Wednesday, January 12, 2011

Wearing the Habit


Mission San Luis Rey de Francia, Oceanside, CA


Habit of a Mission Padre, Founder's Room of Mission Museum


I've been pondering the concept of habits lately, especially after our field trip to the Mission San Luis Rey de Francia on Friday where we viewed the wool habit above, worn in the California desert heat, and as I help our youngest to write his required Mission Report for his California History class at our co-op.

With the arrival of the new year, many of us weigh the habits of our lives and attempt to rid ourselves of poor and/or unhealthy habits and add new, healthy habits to take their place. Some of our new habits may last a few weeks, perhaps a few months, into the new year; others, we pray, will become lifetime habits, habits that we wear always.

The wise Ann Voskamp at A Holy Experience posted an incredibly thought-provoking challenge today. I encourage you to read it and ponder it in your hearts today, if you haven't seen it already: The Habits That Make All Others Possible.

I have joined Ann in memorizing Colossians this year. Scripture memorizing is definitely not a strength of mine. My poor brain, dazed and hazy with the pain medications I take each day in order to function, is incredibly sieve-like: words especially slip through my grasp, and I grope through the recesses of my mind, trying to find a certain word or phrase in the dark, stumbling and stuttering over the wrong ones often. Too often. It's embarrassing.

In my own lacking brain power, I know full well that I cannot possibly memorize this short book of Scripture in a year. So, I trust and I pray, whispering under my breath the promise from Philippians, "I can all things through Christ who strengthens me." He can help to etch His Word into my beleaguered brain, even my poor brain with synapses misfiring, balance awry, and limbs refusing their usual functions.

So this morning as I picked up stray items before starting our home school day, I clutched my little Week One card, printed on thin copy paper (yes, I'm starting a week late and hope to do Weeks One and Two this week) and tried to absorb Word into brain:

Paul, an apostle of Christ Jesus by the will of God, and Timothy our brother,
To God's holy people in Colossae, the faithful brothers and sisters in Christ: Grace and peace to you from God our Father.
And I felt His Word beginning to settle into brain cells as He makes Himself at home here...in my mind.

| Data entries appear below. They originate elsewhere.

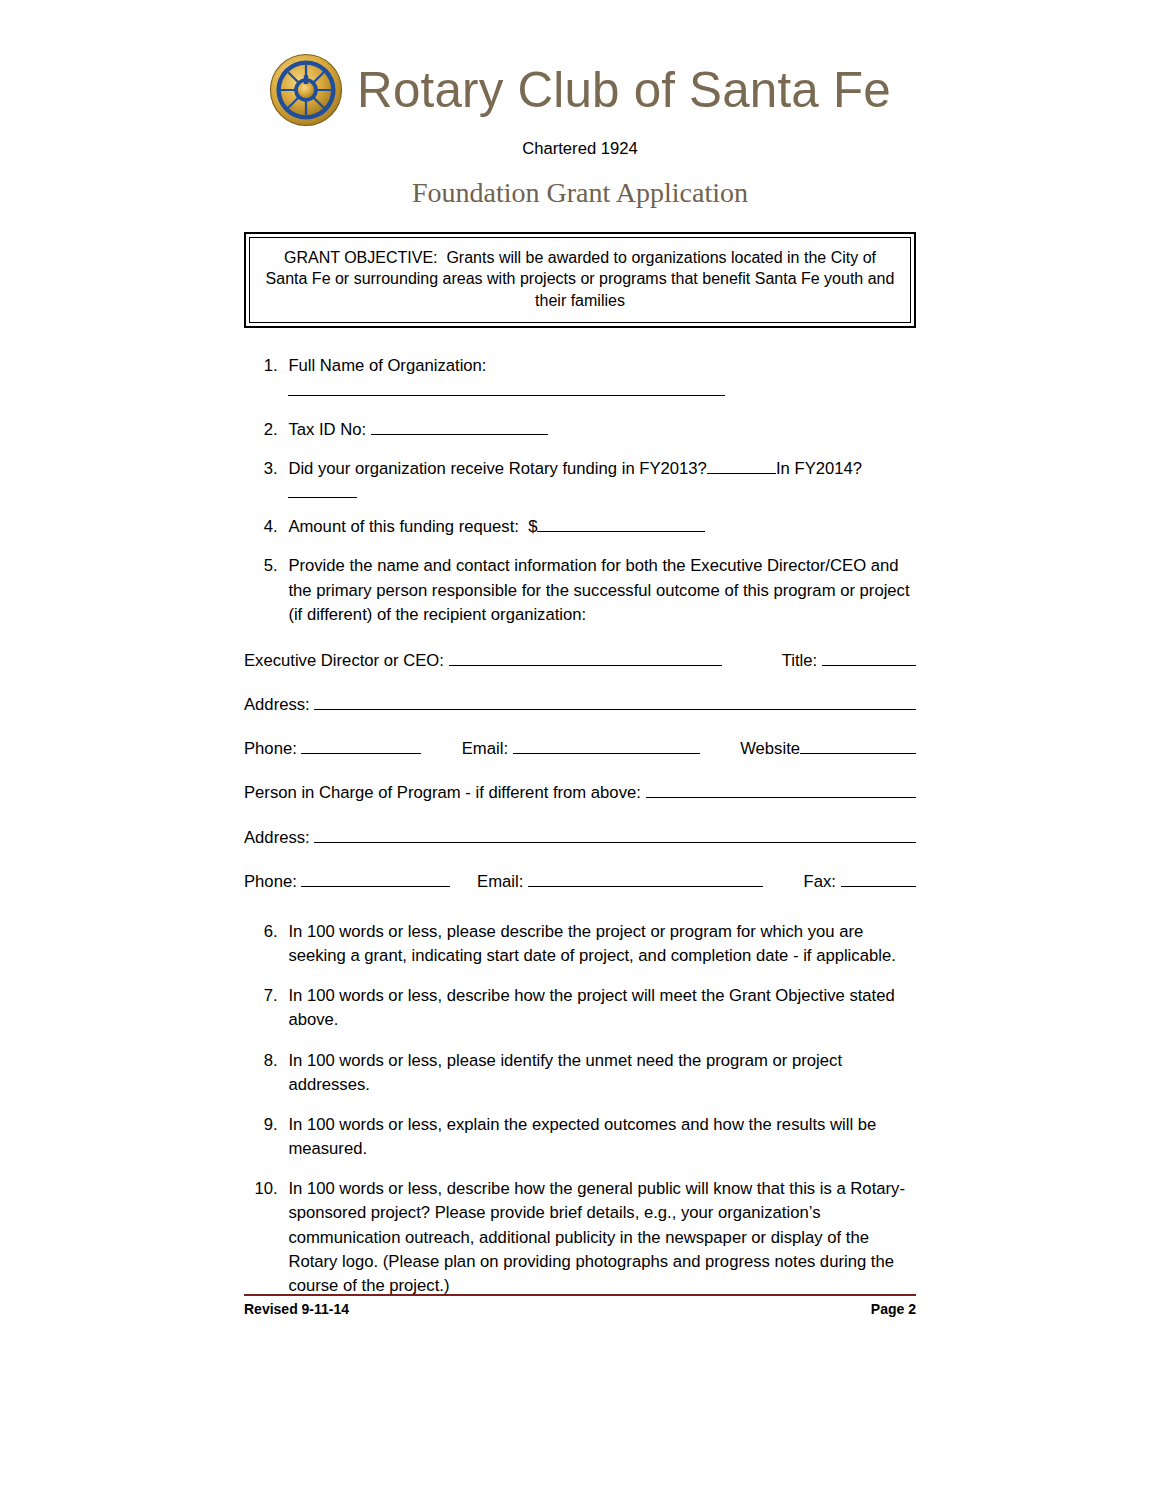Rotary Club of Santa Fe
Chartered 1924
Foundation Grant Application
GRANT OBJECTIVE: Grants will be awarded to organizations located in the City of Santa Fe or surrounding areas with projects or programs that benefit Santa Fe youth and their families
Full Name of Organization:
Tax ID No:
Did your organization receive Rotary funding in FY2013? In FY2014?
Amount of this funding request: $
Provide the name and contact information for both the Executive Director/CEO and the primary person responsible for the successful outcome of this program or project (if different) of the recipient organization:
Executive Director or CEO: Title:
Address:
Phone: Email: Website
Person in Charge of Program - if different from above:
Address:
Phone: Email: Fax:
In 100 words or less, please describe the project or program for which you are seeking a grant, indicating start date of project, and completion date - if applicable.
In 100 words or less, describe how the project will meet the Grant Objective stated above.
In 100 words or less, please identify the unmet need the program or project addresses.
In 100 words or less, explain the expected outcomes and how the results will be measured.
In 100 words or less, describe how the general public will know that this is a Rotary-sponsored project? Please provide brief details, e.g., your organization’s communication outreach, additional publicity in the newspaper or display of the Rotary logo. (Please plan on providing photographs and progress notes during the course of the project.)
Revised 9-11-14 Page 2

And in my heart. And in my soul....

Perhaps this habit, which Ann refers to as a "one-piece life," will nestle in and inhabit me. I pray it does. (And if you haven't followed this link, do so--I nearly wept with the profundity and truth it reveals....)

I want to be a seer of the Holy in my life, not be a mere picker and eater of blackberries. (If this makes no sense, then you have to read Ann's blog post today to understand.) I desire to worship Christ in the simple, every day occurrences.

And sometimes the best way to see the sacred in the mundane is through the lens of a camera, hence my other habit for this year: a return to The 365 Project, blogging a photo a day with other kindred spirits.

Today I jotted three quotations from Ann's post into my Quotation Journal, filled with nearly a decade of collected gems of thought. But the one that sent chills spilling down my neck and caused breath to catch and holiness to glimmer is this quotation from one of my favorite Christian writers:

"Our sanctification does not depend as much on changing our activities as it does on doing them for God rather than for ourselves."
--Brother Lawrence
In a way, this quote brings me back to the Collect for this week from the 1928 Book of Common Prayer, one that I copied onto a 3x5 card and taped to my desk lamp Sunday evening after reading Father Acker's sermon:

"...Grant that we may both perceive and know what things we ought to do, and also may have grace and power faithfully to fulfill the same...."
As Ann so often reminds us, there is no sacred and secular: there is only the sacred, if we perceive and know it as such. Everything calls us to worship: phoning a friend, sending an e-mail, feeding the dog, holding a child, hauling in firewood, calling kids in to dinner, plumping a pillow.

All is holy if we but slow down, ponder, and perceive it as such.

And that's a habit I pray to develop further this coming year as well.